__Data in this exercise__:
━━━

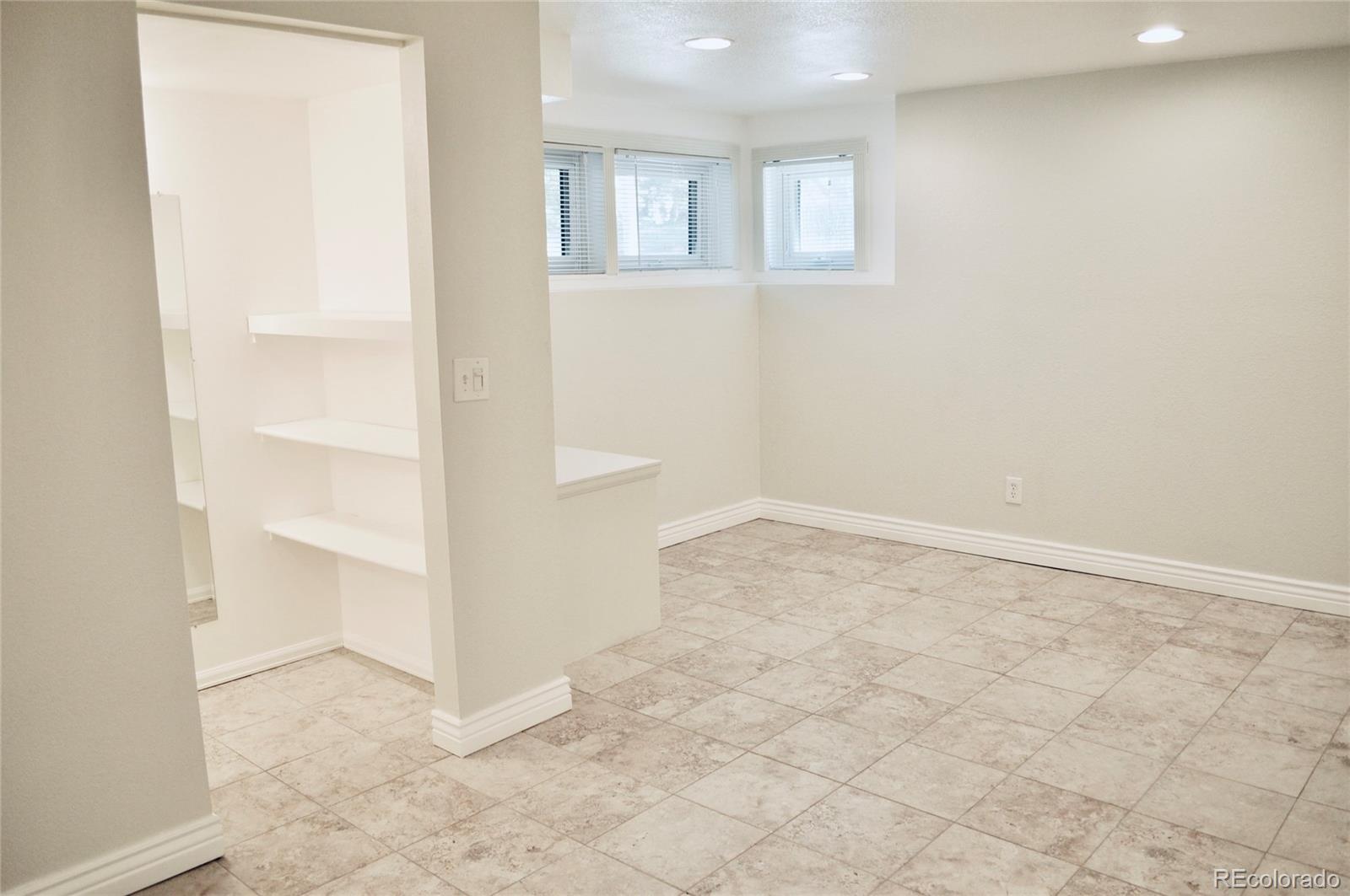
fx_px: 1011
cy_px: 448
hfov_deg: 67.4
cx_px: 675
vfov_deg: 47.8
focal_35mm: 27
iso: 400
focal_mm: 18
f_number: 4.5
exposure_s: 1/80
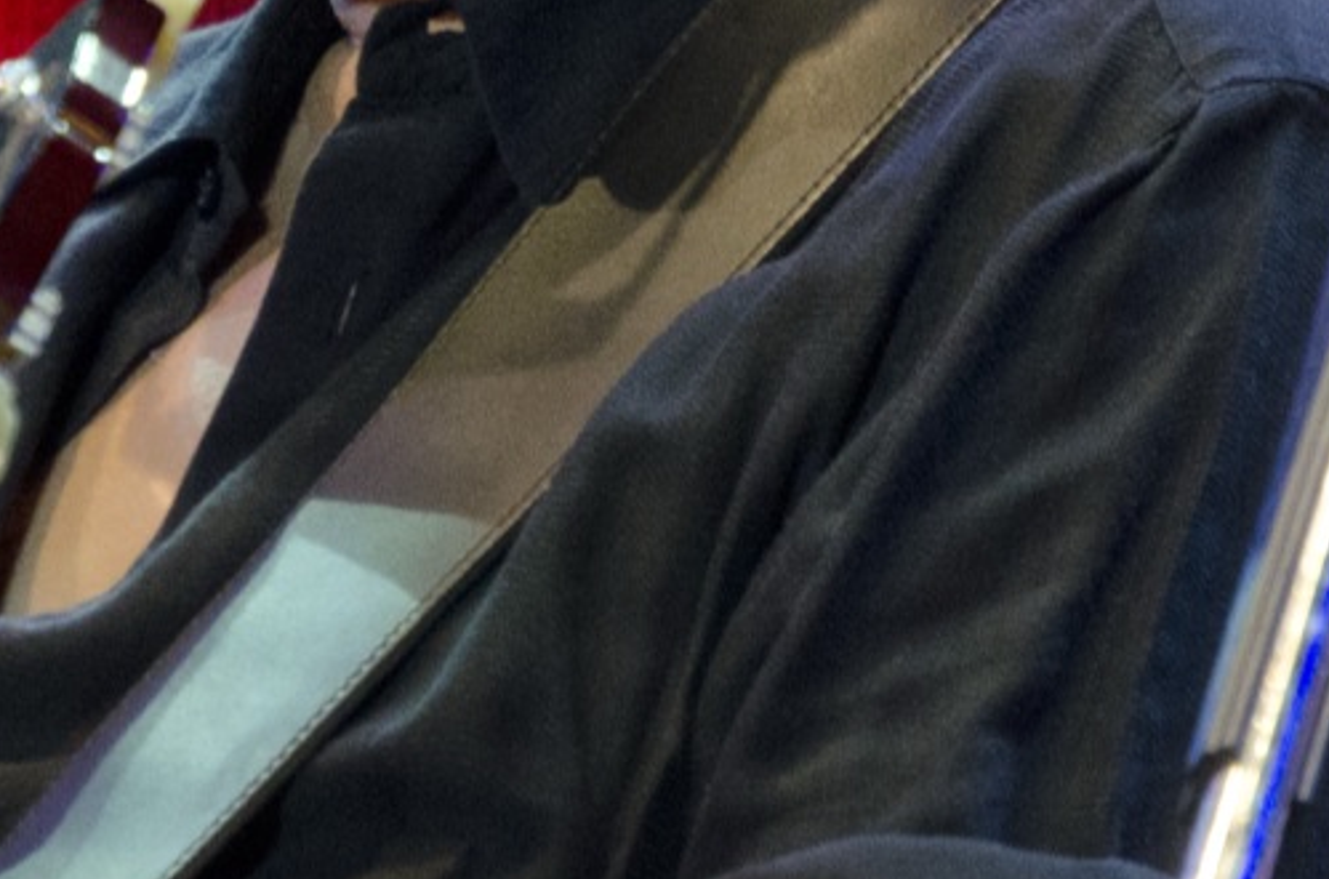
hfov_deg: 1.8
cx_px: 338
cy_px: 281
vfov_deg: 1.2
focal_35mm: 1154
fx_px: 42494
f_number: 5.6
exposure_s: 1/160
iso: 1600
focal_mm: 200
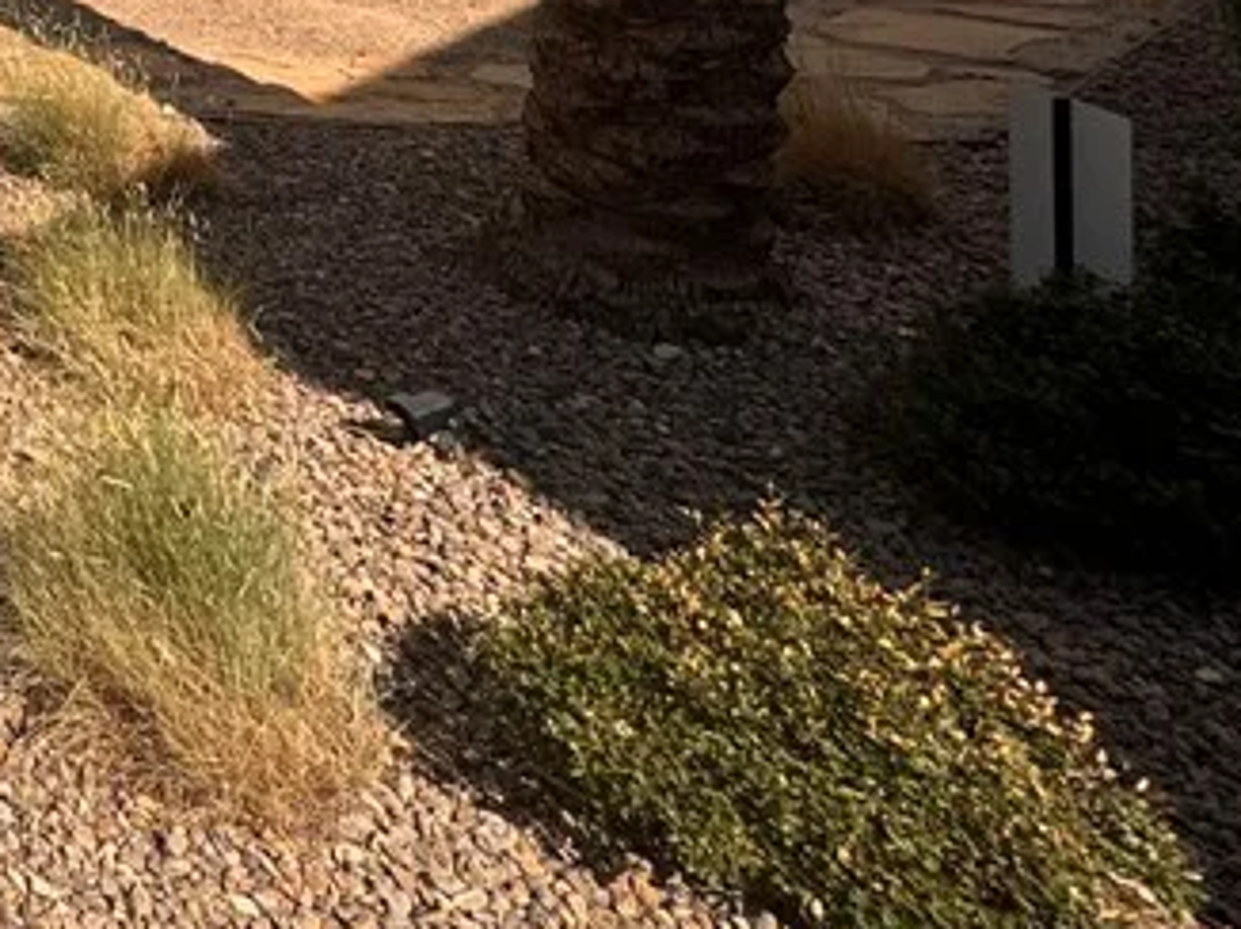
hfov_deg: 27.8
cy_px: -297
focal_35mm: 44
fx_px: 1576
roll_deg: +1.5
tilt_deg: -6.5
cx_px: -651
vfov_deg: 27.2
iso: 50
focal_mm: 2.22
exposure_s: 1/3390
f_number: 2.2
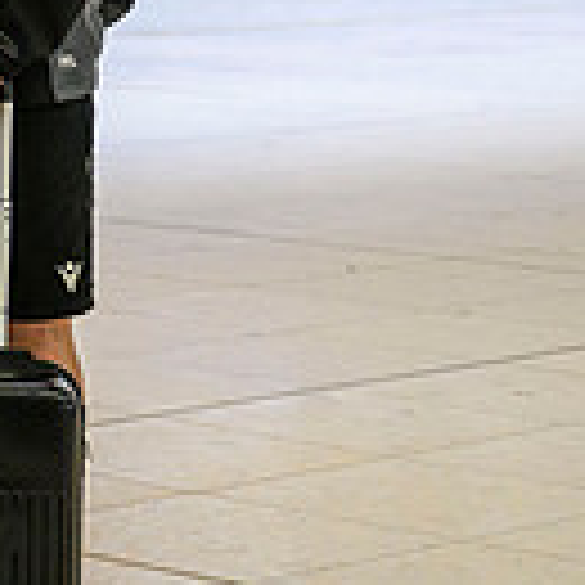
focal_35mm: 197
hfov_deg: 8.4
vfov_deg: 8.8
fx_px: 3767
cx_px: -651
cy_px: 66
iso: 3200
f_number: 3.5
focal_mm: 49
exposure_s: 1/400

━━━

__Assignment__:
Every line above should be transcribed exactly, though no image should be carried over.

__Exercise response__:
fx_px: 1011
cy_px: 448
hfov_deg: 67.4
cx_px: 675
vfov_deg: 47.8
focal_35mm: 27
iso: 400
focal_mm: 18
f_number: 4.5
exposure_s: 1/80
hfov_deg: 1.8
cx_px: 338
cy_px: 281
vfov_deg: 1.2
focal_35mm: 1154
fx_px: 42494
f_number: 5.6
exposure_s: 1/160
iso: 1600
focal_mm: 200
hfov_deg: 27.8
cy_px: -297
focal_35mm: 44
fx_px: 1576
roll_deg: +1.5
tilt_deg: -6.5
cx_px: -651
vfov_deg: 27.2
iso: 50
focal_mm: 2.22
exposure_s: 1/3390
f_number: 2.2
focal_35mm: 197
hfov_deg: 8.4
vfov_deg: 8.8
fx_px: 3767
cx_px: -651
cy_px: 66
iso: 3200
f_number: 3.5
focal_mm: 49
exposure_s: 1/400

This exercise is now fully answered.